Ramosetron versus Palonosetron in Combination with Aprepitant and Dexamethasone for the Control of Highly-Emetogenic Chemotherapy-Induced Nausea and Vomiting

Abstract

PURPOSE: The purpose of this study was to compare ramosetron (RAM), aprepitant (APR), and dexamethasone (DEX) [RAD] with palonosetron (PAL), APR, and DEX [PAD] in controlling highly-emetogenic chemotherapy (HEC)-induced nausea and vomiting. MATERIALS AND METHODS: Patients were randomly assigned (1:1) to receive RAD or PAD:RAM (0.3 mg intravenously) or PAL (0.25 mg intravenously) D1, combined with APR (125 mg orally, D1 and 80 mg orally, D2-3) and DEX (12 mg orally or intravenously, D1 and 8 mg orally, D2-4). Patients were stratified by sex, cisplatin-based chemotherapy, and administration schedule. The primary endpoint was overall complete response (CR), defined as no emesis and no rescue regimen during 5 days of HEC. Secondary endpoints were overall complete protection (CP; CR+nausea score < 25 mm) and total control (TC; CR+nausea score < 5 mm). Quality of life was assessed by Functional Living Index Emesis (FLIE) questionnaire on D0 and D6. RESULTS: A total of 279 patients receiving RAD (n=137) or PAD (n=142) were evaluated. Overall CR rates in RAD and PAD recipients were 81.8% and 79.6% (risk difference [RD], 2.2%; 95% confidence interval [CI], -7.1 to 11.4), respectively. Overall CP and TC rates for RAD and PAD were 56.2% and 58.5% (RD, -2.3%; 95% CI, -13.9 to 9.4) and 47.5% vs. 43.7% (RD, 3.8%; 95% CI, -7.9 to 15.5), respectively. FLIE total score >/= 108 (no impact on daily life) was comparable between RAD and PAD (73.9% vs. 73.4%, respectively). Adverse events were similar between the two groups. CONCLUSION: In all aspects of efficacy, safety and QOL, RAD is non-inferior to PAD for the control of CINV in cancer patients receiving HEC.

● **TASK**: According to the abstract comparing ramosetron and palonosetron, what was the study's primary endpoint? None of the entries have any bearing on this.

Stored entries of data
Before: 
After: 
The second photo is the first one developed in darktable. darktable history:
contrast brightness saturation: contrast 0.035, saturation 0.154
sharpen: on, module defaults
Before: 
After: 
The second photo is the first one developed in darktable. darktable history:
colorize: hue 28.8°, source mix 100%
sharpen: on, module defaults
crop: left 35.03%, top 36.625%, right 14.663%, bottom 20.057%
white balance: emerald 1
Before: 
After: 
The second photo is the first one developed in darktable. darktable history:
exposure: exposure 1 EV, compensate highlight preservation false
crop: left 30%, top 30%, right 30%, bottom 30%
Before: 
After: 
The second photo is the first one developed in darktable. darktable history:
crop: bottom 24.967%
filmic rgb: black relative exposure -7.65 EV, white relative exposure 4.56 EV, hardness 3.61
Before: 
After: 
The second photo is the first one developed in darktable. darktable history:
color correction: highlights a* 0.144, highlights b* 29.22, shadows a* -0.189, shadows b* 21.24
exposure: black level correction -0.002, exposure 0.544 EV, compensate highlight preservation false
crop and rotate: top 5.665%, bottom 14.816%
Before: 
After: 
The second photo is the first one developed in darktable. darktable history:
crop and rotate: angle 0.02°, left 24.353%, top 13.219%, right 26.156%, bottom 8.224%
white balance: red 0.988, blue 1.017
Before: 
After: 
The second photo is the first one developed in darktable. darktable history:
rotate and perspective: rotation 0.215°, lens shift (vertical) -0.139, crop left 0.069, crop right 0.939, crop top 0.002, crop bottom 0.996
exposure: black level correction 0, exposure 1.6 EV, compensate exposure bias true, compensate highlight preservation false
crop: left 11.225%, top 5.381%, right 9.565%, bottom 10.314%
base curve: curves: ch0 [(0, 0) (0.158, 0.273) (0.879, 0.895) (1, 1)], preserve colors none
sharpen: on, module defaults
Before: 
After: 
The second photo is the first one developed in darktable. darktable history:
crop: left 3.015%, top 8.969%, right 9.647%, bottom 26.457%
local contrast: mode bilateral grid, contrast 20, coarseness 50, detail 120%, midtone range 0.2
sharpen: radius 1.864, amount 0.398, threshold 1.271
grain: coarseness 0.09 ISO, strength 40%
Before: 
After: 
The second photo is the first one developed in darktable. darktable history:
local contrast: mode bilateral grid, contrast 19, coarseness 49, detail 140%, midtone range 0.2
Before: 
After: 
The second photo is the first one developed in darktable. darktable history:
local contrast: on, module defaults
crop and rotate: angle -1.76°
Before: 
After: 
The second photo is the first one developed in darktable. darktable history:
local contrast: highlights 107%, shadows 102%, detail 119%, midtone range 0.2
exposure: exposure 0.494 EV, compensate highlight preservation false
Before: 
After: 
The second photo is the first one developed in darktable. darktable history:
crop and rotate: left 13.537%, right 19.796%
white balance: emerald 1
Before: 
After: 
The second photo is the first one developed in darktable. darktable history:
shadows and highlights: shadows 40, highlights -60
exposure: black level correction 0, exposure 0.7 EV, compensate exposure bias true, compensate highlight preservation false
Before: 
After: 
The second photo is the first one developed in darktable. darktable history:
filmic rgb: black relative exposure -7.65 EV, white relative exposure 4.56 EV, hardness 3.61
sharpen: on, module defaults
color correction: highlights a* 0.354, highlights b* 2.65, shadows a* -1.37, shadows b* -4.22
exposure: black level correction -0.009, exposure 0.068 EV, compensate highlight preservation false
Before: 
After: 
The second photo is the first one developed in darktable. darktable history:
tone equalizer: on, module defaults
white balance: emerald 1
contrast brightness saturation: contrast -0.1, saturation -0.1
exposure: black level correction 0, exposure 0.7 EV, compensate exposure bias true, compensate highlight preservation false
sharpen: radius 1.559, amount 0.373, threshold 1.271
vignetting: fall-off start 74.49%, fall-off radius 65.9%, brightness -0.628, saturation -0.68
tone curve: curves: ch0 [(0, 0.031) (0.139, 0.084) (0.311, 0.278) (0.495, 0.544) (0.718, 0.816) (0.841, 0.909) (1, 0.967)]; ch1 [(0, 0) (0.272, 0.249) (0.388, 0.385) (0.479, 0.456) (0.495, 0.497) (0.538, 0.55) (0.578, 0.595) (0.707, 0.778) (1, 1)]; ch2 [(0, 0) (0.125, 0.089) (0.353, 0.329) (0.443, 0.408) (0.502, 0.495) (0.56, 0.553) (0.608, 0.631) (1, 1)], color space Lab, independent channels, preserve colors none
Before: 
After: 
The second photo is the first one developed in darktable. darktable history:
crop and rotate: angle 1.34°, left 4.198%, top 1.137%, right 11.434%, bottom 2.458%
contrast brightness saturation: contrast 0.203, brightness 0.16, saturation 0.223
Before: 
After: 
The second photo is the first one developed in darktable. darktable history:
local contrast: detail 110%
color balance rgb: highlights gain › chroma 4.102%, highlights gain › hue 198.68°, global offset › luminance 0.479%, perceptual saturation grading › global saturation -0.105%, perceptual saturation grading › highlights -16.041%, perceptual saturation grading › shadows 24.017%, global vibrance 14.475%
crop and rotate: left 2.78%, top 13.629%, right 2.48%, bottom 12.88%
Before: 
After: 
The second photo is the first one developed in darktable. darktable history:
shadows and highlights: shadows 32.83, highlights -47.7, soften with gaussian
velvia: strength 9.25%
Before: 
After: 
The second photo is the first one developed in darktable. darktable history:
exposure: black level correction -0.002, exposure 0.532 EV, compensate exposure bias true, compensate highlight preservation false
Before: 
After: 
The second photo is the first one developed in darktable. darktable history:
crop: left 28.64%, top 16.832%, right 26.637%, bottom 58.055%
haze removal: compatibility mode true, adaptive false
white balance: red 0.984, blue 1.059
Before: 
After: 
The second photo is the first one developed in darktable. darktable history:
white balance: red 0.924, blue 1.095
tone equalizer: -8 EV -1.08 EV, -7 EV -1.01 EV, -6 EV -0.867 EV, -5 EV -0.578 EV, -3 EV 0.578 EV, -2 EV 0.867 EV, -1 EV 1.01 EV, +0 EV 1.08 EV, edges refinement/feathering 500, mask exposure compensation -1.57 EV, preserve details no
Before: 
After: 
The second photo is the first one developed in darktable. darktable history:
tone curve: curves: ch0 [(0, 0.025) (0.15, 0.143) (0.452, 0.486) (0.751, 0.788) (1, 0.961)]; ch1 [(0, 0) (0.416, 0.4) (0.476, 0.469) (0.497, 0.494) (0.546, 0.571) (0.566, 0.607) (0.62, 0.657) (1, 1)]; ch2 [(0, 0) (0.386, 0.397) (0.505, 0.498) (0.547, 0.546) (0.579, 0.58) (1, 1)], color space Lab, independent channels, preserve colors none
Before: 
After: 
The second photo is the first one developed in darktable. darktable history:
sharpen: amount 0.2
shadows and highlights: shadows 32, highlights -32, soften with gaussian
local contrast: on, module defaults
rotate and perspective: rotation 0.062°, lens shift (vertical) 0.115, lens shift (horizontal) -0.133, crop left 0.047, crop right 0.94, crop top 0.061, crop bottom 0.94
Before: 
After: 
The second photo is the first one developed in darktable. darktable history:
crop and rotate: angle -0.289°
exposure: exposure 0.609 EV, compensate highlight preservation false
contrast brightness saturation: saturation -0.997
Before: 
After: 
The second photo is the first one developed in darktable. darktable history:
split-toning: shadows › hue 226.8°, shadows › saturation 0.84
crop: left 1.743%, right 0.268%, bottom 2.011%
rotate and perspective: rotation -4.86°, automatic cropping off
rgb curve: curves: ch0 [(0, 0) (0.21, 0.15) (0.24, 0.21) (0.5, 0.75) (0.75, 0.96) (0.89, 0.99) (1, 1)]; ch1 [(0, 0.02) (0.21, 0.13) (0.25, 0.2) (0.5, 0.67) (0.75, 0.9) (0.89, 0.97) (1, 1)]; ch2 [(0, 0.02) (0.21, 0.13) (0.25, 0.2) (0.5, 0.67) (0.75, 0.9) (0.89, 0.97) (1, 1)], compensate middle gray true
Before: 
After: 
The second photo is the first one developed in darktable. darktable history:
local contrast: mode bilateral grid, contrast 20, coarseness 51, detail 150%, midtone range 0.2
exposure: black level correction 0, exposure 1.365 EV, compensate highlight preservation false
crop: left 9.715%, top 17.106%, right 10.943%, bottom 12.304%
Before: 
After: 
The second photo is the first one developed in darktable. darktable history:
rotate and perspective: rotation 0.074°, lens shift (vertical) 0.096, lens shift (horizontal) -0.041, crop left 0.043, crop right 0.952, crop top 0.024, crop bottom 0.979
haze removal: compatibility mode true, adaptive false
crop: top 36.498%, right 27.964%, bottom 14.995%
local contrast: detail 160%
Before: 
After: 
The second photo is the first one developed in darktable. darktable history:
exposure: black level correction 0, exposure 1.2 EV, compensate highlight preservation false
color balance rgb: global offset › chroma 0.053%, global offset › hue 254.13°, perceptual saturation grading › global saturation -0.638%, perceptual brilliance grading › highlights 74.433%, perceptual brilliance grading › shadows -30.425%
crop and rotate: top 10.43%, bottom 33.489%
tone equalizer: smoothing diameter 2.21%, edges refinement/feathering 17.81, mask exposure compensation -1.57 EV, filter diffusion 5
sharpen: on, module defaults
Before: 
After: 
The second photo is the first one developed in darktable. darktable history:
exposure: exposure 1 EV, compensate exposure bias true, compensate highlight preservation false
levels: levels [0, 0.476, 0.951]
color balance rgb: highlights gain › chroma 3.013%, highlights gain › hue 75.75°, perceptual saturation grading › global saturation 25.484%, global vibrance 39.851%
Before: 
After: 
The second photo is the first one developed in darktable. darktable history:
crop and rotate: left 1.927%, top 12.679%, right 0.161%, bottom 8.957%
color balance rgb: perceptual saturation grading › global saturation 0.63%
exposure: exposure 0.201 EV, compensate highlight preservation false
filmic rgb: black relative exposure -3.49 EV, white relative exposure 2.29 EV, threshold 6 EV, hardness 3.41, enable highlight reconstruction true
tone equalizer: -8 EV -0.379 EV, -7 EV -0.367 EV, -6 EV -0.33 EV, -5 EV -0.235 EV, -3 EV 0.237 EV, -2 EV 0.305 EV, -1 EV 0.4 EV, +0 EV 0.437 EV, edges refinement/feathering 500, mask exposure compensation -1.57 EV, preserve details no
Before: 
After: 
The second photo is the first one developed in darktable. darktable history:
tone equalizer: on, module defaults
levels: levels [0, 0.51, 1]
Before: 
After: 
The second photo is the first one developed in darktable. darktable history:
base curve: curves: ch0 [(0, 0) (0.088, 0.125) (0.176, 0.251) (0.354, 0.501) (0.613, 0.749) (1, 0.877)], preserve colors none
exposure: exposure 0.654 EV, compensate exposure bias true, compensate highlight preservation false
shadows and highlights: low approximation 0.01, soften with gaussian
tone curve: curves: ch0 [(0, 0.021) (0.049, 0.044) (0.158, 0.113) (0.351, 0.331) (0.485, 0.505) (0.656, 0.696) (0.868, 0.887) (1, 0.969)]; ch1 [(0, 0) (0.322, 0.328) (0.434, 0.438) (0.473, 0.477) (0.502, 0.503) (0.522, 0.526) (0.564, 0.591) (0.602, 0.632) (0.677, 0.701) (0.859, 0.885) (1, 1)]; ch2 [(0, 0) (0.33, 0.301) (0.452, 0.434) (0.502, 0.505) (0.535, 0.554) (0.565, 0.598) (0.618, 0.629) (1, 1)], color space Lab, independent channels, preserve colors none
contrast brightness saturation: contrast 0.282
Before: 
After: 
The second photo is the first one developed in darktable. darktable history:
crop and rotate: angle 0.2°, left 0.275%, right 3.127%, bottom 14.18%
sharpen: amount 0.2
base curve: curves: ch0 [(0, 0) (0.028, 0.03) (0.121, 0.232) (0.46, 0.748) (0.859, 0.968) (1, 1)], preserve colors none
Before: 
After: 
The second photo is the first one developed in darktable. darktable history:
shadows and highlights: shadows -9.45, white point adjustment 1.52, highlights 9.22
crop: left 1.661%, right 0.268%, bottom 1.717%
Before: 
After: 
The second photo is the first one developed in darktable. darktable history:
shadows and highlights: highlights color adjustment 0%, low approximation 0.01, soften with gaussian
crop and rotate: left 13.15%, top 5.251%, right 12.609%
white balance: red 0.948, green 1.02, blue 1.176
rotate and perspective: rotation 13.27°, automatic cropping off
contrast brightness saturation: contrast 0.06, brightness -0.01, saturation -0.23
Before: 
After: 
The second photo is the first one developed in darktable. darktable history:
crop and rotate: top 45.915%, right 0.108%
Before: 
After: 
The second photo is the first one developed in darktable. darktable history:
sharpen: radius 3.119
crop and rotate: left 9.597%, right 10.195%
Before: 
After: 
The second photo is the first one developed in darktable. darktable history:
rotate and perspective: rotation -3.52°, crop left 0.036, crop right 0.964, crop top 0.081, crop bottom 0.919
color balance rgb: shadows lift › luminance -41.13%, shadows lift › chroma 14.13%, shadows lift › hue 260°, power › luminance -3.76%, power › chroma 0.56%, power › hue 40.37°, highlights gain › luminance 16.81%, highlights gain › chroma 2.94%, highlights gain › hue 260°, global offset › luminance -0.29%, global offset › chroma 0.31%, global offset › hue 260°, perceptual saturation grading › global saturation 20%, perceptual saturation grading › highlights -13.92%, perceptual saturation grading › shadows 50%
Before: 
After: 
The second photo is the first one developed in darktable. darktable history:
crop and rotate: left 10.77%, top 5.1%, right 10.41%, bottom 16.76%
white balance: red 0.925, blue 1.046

● **RESPONSE TO THE EXERCISE**: The primary endpoint was overall complete response, defined as no emesis and no rescue regimen during 5 days of highly-emetogenic chemotherapy.